Berbekal riset dan keilmuan di bidang bioteknologi serta semangat wirausaha MYCL membawa konsep material berbahan jamur ini ke dalam bisnis mereka.
Jamur tidak butuh mesin bertenaga besar yang penuh emisi dalam rangkaian produksi hingga pasca produksinya. Jenis pakaian yang dihasilkan pun tak memiliki dampak polusi bagi lingkungan karena terbuat dari bahan biologis yang tidak berbahaya.
MYCL menerapkan prinsip keberlanjutan (sustainability) dalam bisnis yang mereka jalankan. Sejak sebelum produksinya sendiri pun mereka tidak latah mengikuti tren fast fashion. Alih-alih ingin memproduksi dalam skala besar dan terus-menerus, mereka mengusung ekslusivitas dalam produknya namun tetap terjangkau.
Jika bisnis dengan kesan kuat seperti ini bisa eksis secara luas bukan tidak mungkin konsep ini akan menjadi game changer dalam perekonomian global.
elama proses produksi MYCL hanya menggunakan bahan utama miselium jamur yang mereka tumbuhkan di laboratorium pribadi. Media pertumbuhannya pun mereka dapatkan secara murah dan berorientasi lingkungan berupa limbah pertanian.
Jamur berbeda dengan bahan pakaian berbasis makhluk hidup lainnya, seperti kapas dari tumbuhan atau wol dari hewan. Jamur tidak membutuhkan lahan yang luas untuk tumbuh atau sumber energi yang boros untuk bertahan hidup.
Material yang dihasilkan jamur juga tidak kalah kualitasnya dengan bahan sintetis atau non-sintesis lain. Salah satu penelitian yang menerangkan kualitas bahan material berbasis miselium jamur ditulis dalam Jurnal Elesevier dengan judul “Fungal Textile Alternatives from Bread Waste with Leather-like Properties”.

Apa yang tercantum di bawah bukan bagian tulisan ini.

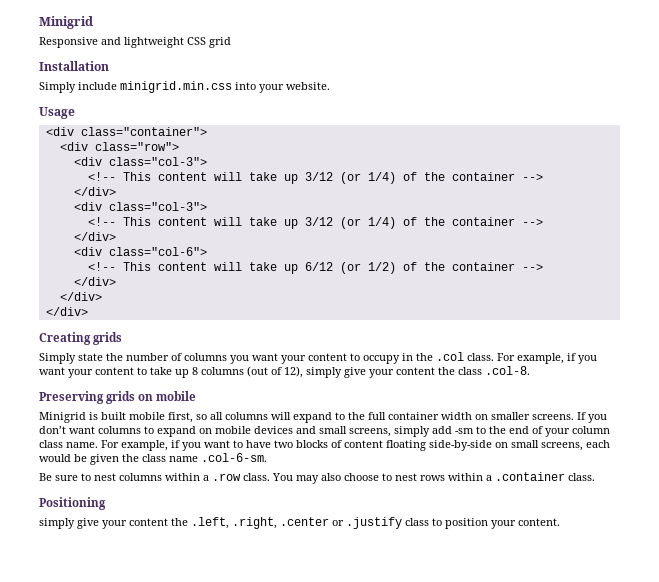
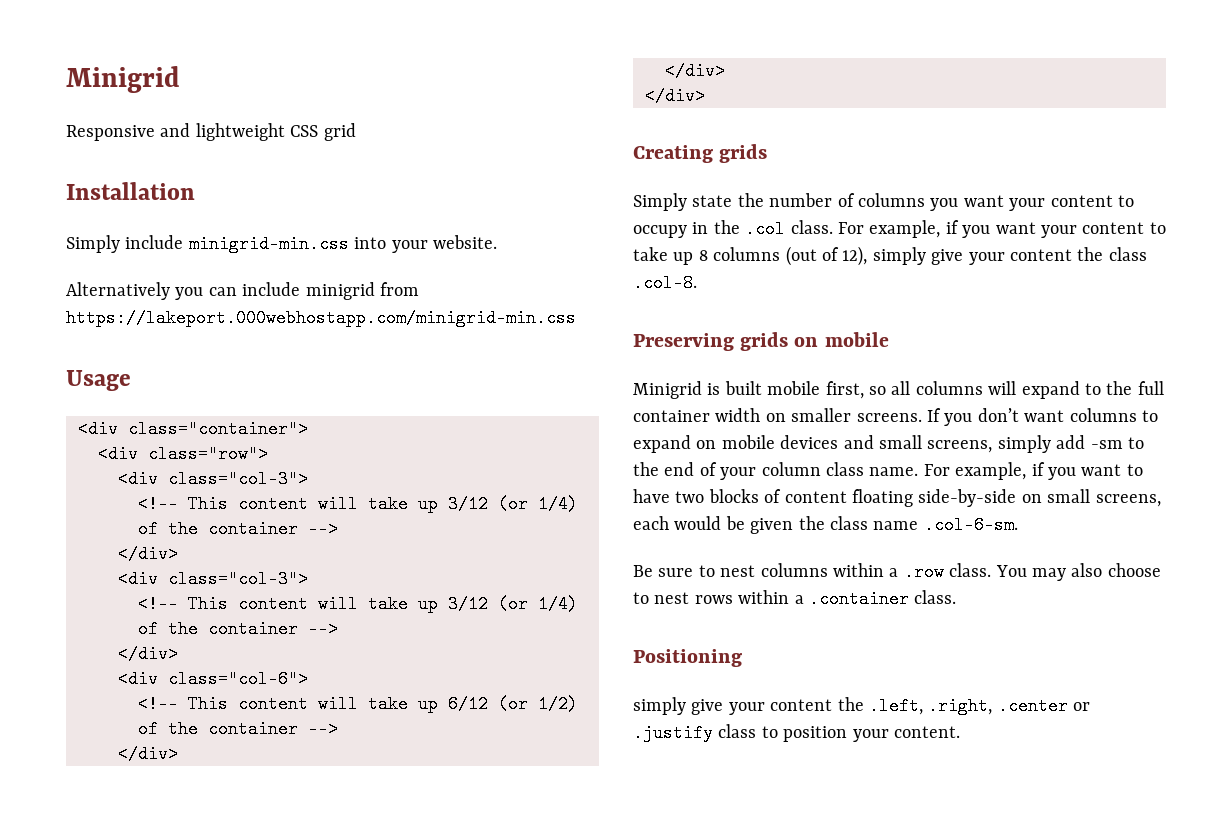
[120,81,232,93] minigrid.min.css -> [188,235,349,253] minigrid-min.css
(330, 86) none -> [66,282,419,300] [66,309,576,327] // Alternatively you can include minigrid from https://lakeport.000webhostapp.com/minigrid-min.css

Isi artikel menerangkan bahwa potensi scale-up bahan material berbasis miselium jamur sangat memungkinkan setelah dilakukan uji dan perlakuan pasca uji menggunakan metode produksi material konvensional.

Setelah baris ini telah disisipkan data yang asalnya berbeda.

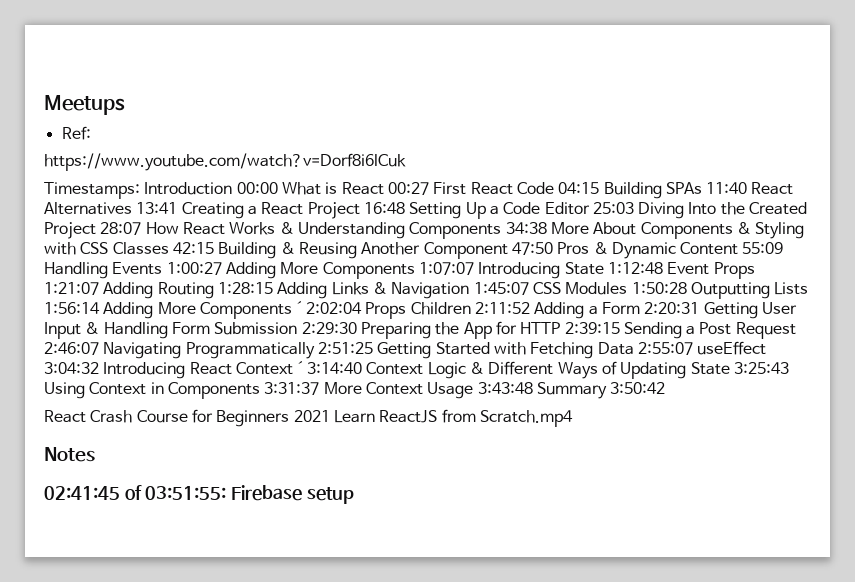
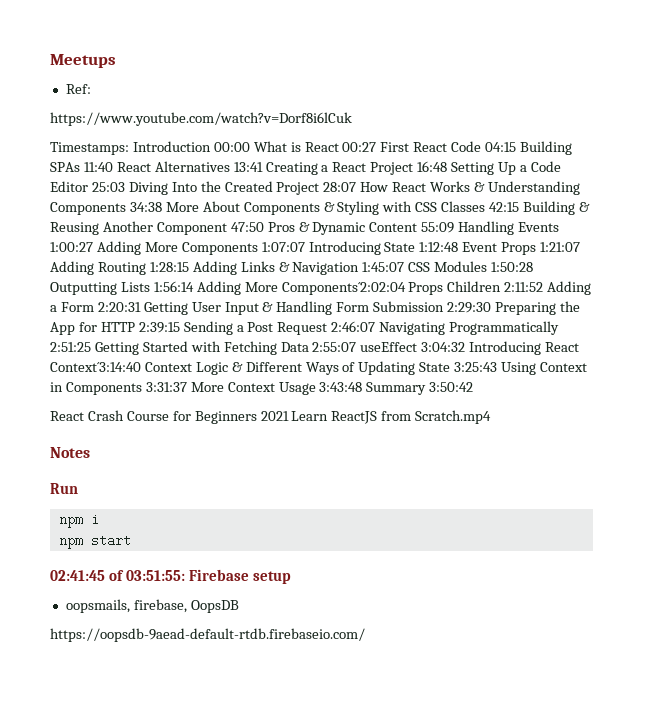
(95, 454) none -> [50,483,78,494] [58,515,99,528] [58,534,131,549] // Run // npm i // npm start
(354, 495) none -> [65,599,239,613] [50,628,365,642] // oopsmails, firebase, OopsDB // https://oopsdb-9aead-default-rtdb.firebaseio.com/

Nusabin: Startup Lokal yang Fokus Kelola Sampah secara Pintar Berbasis AI dan IoT
Belum banyak publik Indonesia yang mengetahui MYCL ini padahal prestasi yang ditunjukkan oleh mereka sudah menembus level fashion global. MYCL sering melakukan kolaborasi desain produk dengan berbagai lini fashion lain seperti jam kulit bersama PALANUSANTARA, sepatu dengan BRODOXMylea, dan jaket hasil klaborasi bersama Doublet.
Puncaknya pada tahun 2024 MYCL bersama beberapa perusahaan rintisan dan gerakan lingkungan lain di seluruh dunia menjadi finalis “The Earthshot Prize” yang diluncurkan oleh Pangeran William Inggris pada tahun 2020 untuk memberikan panggung pada inovasi besar yang menjawab tantangan lingkungan.
Hasil produk MYCL telah dipamerkan di acara fashion ternama seperti 'Paris Fashion Week' berkat kolaborasinya dengan Doublet dalam tajuk “Fall Winter Collection”.
Prestasi dan kontribusi MYCL bagi dunia fashion dan lingkungan dalam skala global merupakan kebanggaan yang patut diapresiasi oleh publik Indonesia. Jika keberhasilan MYCL bisa menembus batas popularitas, model bisnis dan mode yang ramah lingkungan bukan tidak mungkin akan mengerem laju kerusakan dunia yang telah kita sebabkan bersama. Sesuai dengan slogan MYCL “Mushroom can save the world.”